[Information Boundary: Start]

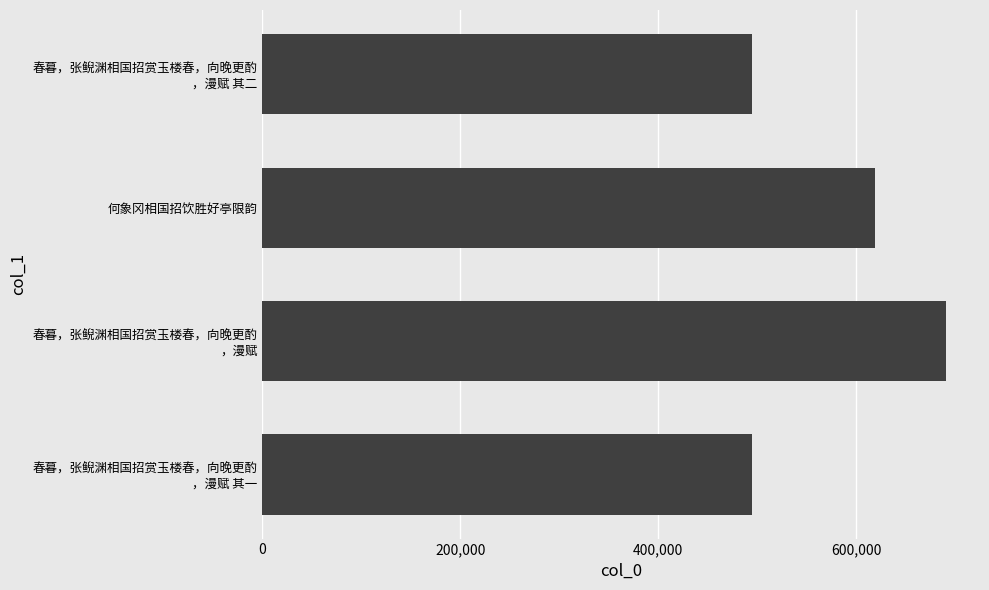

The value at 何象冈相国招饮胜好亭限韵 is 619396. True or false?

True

[Information Boundary: End]
[Information Boundary: Start]

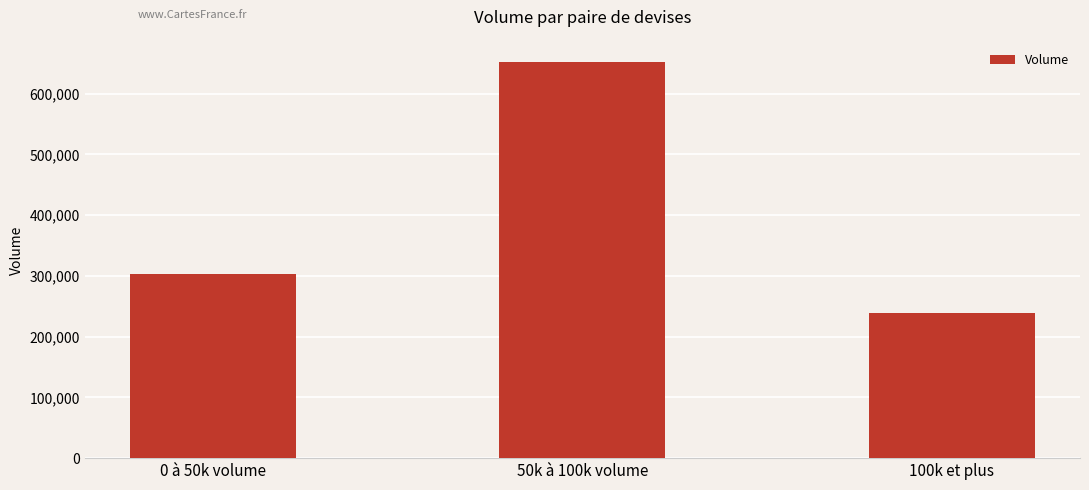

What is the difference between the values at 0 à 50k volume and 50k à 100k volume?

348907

[Information Boundary: End]
[Information Boundary: Start]

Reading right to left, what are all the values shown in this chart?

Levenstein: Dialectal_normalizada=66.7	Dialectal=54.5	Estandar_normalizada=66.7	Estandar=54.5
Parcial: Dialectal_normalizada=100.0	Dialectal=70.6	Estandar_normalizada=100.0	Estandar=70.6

[Information Boundary: End]

About this exercise:
Please report each line from the items above that contains the string "Dialectal".

Your solution:
Levenstein: Dialectal_normalizada=66.7	Dialectal=54.5	Estandar_normalizada=66.7	Estandar=54.5
Parcial: Dialectal_normalizada=100.0	Dialectal=70.6	Estandar_normalizada=100.0	Estandar=70.6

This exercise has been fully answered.